**PROBLEM**
Scan the entries below. Report each line where the string "http" occurs.

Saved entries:
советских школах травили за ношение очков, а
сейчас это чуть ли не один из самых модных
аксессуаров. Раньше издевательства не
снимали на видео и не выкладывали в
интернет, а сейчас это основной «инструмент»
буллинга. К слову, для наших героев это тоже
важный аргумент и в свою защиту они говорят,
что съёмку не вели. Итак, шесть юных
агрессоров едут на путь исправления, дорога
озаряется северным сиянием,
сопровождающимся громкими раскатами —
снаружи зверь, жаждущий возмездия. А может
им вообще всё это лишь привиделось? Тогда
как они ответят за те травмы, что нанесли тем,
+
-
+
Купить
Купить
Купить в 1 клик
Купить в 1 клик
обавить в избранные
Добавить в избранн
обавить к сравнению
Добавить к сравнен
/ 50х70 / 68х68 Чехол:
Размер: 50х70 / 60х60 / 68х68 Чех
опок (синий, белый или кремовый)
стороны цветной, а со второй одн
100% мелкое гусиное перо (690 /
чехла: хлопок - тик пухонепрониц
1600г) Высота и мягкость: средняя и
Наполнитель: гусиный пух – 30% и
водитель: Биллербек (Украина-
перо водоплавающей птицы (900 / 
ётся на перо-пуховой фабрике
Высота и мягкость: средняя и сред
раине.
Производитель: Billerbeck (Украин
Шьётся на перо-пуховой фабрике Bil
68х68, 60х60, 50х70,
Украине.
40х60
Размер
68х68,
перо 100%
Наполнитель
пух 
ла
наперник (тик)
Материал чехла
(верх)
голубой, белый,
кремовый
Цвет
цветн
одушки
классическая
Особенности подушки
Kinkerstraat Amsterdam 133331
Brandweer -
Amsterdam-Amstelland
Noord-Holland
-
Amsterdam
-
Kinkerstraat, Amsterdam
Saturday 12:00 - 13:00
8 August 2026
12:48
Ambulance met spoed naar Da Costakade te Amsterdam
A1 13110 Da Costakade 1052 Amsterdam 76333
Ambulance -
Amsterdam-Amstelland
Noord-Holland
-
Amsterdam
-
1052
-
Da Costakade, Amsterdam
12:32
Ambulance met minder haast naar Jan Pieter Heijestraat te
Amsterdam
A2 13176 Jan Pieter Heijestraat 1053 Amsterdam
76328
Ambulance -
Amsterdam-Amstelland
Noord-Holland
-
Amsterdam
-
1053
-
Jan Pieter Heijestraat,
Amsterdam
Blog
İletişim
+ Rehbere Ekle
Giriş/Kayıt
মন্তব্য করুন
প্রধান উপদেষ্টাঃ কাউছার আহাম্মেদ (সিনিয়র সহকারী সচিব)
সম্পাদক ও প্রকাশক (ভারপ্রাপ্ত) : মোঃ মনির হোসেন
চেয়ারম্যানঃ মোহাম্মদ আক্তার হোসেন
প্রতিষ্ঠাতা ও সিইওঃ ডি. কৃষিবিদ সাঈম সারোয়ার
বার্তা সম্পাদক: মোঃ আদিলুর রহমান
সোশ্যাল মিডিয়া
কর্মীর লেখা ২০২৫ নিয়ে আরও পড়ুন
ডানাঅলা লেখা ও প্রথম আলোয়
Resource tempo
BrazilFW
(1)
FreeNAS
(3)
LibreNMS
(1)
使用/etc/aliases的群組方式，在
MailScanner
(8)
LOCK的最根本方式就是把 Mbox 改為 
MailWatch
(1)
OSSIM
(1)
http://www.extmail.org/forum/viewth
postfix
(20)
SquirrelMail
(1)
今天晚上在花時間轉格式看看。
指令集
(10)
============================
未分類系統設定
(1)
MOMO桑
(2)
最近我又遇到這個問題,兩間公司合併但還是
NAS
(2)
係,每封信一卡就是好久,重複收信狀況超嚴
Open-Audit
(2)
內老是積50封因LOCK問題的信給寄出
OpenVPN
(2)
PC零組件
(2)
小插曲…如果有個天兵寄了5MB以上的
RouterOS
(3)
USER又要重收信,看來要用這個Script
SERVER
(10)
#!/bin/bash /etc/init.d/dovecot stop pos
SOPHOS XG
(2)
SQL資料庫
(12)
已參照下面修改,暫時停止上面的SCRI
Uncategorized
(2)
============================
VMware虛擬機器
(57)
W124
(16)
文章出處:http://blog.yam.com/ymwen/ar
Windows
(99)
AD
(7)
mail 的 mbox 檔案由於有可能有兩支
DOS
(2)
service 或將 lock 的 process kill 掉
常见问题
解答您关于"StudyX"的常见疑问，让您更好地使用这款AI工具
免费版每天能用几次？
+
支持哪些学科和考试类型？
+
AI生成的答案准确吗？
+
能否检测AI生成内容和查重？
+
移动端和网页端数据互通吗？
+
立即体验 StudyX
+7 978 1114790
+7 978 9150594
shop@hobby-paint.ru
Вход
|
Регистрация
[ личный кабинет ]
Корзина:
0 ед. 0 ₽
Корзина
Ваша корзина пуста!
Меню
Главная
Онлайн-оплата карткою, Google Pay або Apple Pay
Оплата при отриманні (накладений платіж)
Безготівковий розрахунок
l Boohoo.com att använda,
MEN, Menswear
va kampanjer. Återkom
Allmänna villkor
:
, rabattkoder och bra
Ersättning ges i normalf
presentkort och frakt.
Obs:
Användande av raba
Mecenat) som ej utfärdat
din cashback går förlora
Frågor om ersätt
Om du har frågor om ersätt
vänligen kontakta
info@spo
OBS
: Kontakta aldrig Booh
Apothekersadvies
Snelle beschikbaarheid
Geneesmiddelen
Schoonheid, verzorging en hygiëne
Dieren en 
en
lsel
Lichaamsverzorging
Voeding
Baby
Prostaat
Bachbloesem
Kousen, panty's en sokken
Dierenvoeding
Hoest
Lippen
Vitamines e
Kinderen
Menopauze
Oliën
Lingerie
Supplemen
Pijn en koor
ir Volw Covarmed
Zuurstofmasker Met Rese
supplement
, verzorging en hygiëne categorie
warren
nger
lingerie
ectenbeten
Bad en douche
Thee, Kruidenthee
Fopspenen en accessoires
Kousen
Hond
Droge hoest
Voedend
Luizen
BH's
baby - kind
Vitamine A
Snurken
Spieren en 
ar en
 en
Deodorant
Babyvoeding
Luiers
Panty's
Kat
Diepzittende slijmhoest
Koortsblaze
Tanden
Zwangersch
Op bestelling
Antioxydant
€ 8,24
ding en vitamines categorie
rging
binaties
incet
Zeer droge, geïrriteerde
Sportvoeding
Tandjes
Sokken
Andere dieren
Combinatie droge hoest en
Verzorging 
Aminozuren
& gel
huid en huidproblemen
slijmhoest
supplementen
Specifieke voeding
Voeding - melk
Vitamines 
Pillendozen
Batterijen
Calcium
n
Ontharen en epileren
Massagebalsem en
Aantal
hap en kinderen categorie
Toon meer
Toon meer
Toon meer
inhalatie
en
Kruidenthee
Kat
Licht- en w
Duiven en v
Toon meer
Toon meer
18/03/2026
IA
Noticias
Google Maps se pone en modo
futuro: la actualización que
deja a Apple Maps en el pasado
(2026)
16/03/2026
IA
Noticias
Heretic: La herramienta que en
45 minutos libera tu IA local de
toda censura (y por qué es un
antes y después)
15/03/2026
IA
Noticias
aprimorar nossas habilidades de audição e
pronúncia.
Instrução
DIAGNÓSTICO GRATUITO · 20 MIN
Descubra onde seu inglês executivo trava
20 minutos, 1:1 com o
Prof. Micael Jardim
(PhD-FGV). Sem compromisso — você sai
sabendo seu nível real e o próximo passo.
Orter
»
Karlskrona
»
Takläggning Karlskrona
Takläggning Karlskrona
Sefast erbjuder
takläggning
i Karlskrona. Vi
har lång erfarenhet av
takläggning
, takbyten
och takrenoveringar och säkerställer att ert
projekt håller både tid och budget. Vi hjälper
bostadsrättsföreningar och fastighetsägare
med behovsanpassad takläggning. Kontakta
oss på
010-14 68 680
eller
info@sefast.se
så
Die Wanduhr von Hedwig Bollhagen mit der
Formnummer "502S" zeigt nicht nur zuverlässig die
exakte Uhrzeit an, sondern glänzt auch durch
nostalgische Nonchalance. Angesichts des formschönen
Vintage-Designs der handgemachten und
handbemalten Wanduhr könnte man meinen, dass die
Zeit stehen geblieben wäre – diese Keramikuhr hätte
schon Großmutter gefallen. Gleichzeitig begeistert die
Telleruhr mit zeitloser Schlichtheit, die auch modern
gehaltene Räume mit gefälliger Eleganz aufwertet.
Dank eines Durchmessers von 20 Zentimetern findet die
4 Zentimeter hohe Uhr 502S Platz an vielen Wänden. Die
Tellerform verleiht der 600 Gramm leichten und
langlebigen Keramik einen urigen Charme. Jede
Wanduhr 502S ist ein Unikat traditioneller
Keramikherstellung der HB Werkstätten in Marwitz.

**RESPONSE AREA**
http://www.extmail.org/forum/viewth
文章出處:http://blog.yam.com/ymwen/ar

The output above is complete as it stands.